**Extracted text**
■ ■ ■ ■

A day after getting four hits in Seattle's 3-1 win, Japanese star Ichiro Suzuki went 0 for 4 for the Mariners. He excited the crowd of 43,279 in the fifth with a leaping catch up against the wall in right to take away a base hit from Kurt Suzuki.
"With the matchups we had we felt that was the right time to get him out of there," Seattle manager Eric Wedge said. "He had been through the lineup a couple of times, so we felt it was the right move. Kelley just hung a slider to Cespedes."
Both teams now head back to U.S., with the Mariners resuming spring training games in Arizona on Saturday and Oakland playing exhibition games in California. They go back to games that count on April 6, when the Mariners start a two-game series at the A's that is followed by a rare Sunday day off.
Other big-league teams start play April 4, when the renamed Miami Marlins open their new ballpark against the World Series champion St. Louis Cardinals.
Cespedes, who hit .458 with two homers and five RBI for Cuba at the 2009 World Baseball Classic, defected from Cuba last summer and agreed in February to a $36 million, four-year contract with the A's, who opted not to sign Hideki Matsui.

■ ■ ■ ■

**What needs to be done**
Please answer these questions using the baseball report above.
1. How large was the crowd at the game where Ichiro Suzuki made his leaping catch?
2. On what date do the Mariners start a two-game series at the A's?
3. What contract did Cespedes agree to with the A's?

■ ■ ■ ■

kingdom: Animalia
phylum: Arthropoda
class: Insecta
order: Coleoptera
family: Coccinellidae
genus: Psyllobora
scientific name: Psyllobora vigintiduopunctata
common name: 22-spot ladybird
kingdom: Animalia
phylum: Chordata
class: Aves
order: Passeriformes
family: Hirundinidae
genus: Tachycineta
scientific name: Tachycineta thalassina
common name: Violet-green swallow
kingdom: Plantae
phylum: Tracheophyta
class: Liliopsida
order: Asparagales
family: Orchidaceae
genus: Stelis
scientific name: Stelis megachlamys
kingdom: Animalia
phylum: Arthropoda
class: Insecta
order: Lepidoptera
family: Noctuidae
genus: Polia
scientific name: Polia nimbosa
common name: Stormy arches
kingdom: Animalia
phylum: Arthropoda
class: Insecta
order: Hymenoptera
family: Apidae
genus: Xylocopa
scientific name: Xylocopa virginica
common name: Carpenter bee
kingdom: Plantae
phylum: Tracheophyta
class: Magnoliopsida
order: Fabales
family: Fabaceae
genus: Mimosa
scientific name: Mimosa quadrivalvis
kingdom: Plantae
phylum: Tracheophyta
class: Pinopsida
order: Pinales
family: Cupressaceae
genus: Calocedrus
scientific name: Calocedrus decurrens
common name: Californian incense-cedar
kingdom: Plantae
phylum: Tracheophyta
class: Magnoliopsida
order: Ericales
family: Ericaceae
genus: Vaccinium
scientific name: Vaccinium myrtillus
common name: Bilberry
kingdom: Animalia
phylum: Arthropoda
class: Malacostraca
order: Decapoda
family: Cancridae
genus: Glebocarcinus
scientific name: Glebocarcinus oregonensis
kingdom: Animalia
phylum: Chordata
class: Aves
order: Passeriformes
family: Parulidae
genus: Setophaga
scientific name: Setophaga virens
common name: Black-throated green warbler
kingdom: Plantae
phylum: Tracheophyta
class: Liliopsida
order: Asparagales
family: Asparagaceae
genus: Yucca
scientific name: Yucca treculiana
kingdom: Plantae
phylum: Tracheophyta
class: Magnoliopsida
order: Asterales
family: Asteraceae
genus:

■ ■ ■ ■

**The completed task**
1. 43,279
2. April 6
3. A $36 million, four-year contract